Ein hartes Jahr für Garcia – doch er kämpfte und blieb auf die letzte Runde fokussiert. PC: Future7Media

Derzeit ist das Konkurrenzniveau sehr hoch! Die zehn besten Fahrer sind allesamt schnell, aber ich denke, dass vier von uns noch einen Schritt weiter sind. Wir alle fahren jeden Tag am Limit, bei jeder einzelnen Testfahrt, in jeder Kurve. Um der Beste zu sein und um den Titel zu kämpfen, muss man jeden Tag alles geben“, ergänzt der spanische Rennfahrer.
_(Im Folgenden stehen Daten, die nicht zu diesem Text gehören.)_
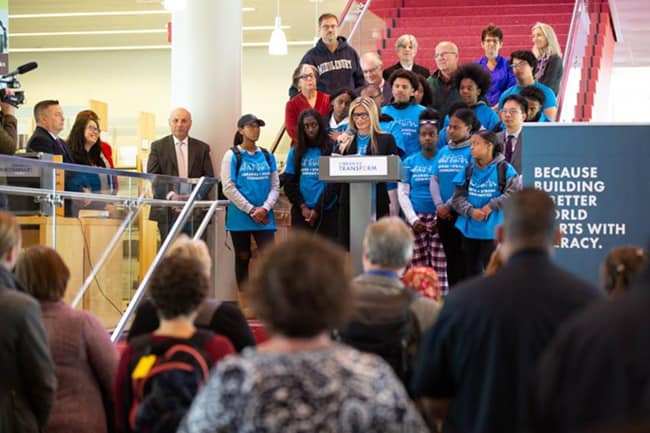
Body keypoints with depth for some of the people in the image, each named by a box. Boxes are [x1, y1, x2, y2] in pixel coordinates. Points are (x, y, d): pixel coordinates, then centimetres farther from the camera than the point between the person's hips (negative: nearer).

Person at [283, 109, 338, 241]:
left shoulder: (332, 149, 1)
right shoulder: (295, 152, 10)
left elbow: (334, 183, -3)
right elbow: (289, 184, 8)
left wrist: (318, 209, -8)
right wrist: (302, 206, -5)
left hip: (327, 211, -2)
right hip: (301, 212, 2)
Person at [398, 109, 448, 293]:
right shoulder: (409, 162, 8)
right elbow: (402, 193, 7)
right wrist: (413, 219, -3)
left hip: (439, 218, -2)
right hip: (416, 218, 2)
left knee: (440, 267, -6)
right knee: (418, 267, 0)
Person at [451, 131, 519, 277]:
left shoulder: (504, 169, -6)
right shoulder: (468, 171, 6)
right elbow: (458, 197, 3)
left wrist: (491, 206, -15)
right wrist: (471, 211, -14)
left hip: (493, 232, -5)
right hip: (469, 231, 5)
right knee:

Fabio erklärt, dass 2023 ein außerordentlich emotionales und unglaubliches Jahr war, das seinen krönenden Abschluss beim Getzen Rodeo fand, als Mani auch noch das letzte Rennen für sich gewinnen konnte und somit eine perfekte Saison hinlegte. Sein Teamkollege Garcia kann sich noch auf die International Six Days Enduro am 6. November in Südamerika  freuen – ein Rennen, bei dem er in den letzten beiden Jahren die Gesamtwertung gewonnen hat. Man darf sicher sein, dass er auch auf seiner neuen 2023 Red Bull KTM Factory Racing EXC-F den Sieg anstreben wird. Viel Glück, Jungs!